Os EUA passaram muitos, muitos anos tentando construir esta organização e tentando integrar as forças armadas e os serviços de segurança dos países. É difícil, no exterior, saber o quanto essas relações são gravemente danificadas, mas não há dúvida de que os danos são significativos. Quem é o beneficiário disso? Mais uma vez, são os iranianos. Tal como a guerra do Iémen beneficiou os iranianos, a ruptura do CCG beneficia os iranianos.

Não há fim à vista. Falei esta semana com funcionários do Departamento de Estado que estão muito atentos na tentativa de pôr fim ao cerco, e não vêem qualquer sinal de progresso. É hora de os Estados Unidos tomarem uma ação mais enérgica e pressionar a Arábia Saudita, os Emirados Árabes Unidos e o Bahrein para acabar com o cerco ao Qatar.
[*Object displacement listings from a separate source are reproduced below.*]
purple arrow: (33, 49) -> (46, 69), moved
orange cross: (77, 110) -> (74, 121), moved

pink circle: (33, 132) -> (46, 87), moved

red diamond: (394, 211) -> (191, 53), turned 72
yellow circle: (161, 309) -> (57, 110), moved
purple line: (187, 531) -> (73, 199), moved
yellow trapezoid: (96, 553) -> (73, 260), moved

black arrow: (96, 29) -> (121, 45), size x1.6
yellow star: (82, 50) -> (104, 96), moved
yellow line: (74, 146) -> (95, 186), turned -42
Finalmente, e não vou dizer muito sobre isso, porque a Dra. Agnes Callamard disse muito mais sobre isso do que eu posso, a questão de matar e prender os críticos do príncipe herdeiro. Jamal Khashoggi é o exemplo principal, mas tem havido outras tentativas de críticas, outros esforços para abafar a dissidência. Tudo isso também no contexto de algumas das piores repressões que já vimos na história do reino em casa. E eu destacaria a prisão, nesta marcha, do antigo príncipe herdeiro, Muhammad bin Nayef. Muhammad bin Nayef liderou a batalha contra a Al-Qaeda na Arábia Saudita. Ele merece enorme crédito por derrotar a Al-Qaeda dentro do reino e por lidar com ela fora do reino também. Que este homem hoje esteja preso e sob acusação de corrupção é extremamente perigoso. Temo pela sua saúde. Temo pela sua vida.
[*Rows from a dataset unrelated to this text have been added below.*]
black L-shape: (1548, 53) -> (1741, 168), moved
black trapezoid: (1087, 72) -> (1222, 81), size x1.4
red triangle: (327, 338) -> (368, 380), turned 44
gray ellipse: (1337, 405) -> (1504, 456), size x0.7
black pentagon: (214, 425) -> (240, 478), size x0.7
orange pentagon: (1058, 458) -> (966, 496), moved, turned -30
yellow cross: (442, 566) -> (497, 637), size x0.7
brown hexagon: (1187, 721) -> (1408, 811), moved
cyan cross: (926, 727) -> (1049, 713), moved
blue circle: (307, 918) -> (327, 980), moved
Arábia Saudita nunca teve um bom registo de direitos humanos, nunca foi um modelo de direitos humanos, sobretudo a igualdade de género. Mas não foi no passado, no negócio de assassinatos selectivos no estrangeiro. Este é todo um novo limiar ultrapassado e, mais uma vez, foi Mohammed bin Salman quem tem liderado a acusação. Os Estados Unidos estão agora totalmente implicados em ser o seu réu.

Agora, vou apenas concluir dizendo que a Arábia Saudita hoje é mais um perigo para os Estados Unidos do que um aliado.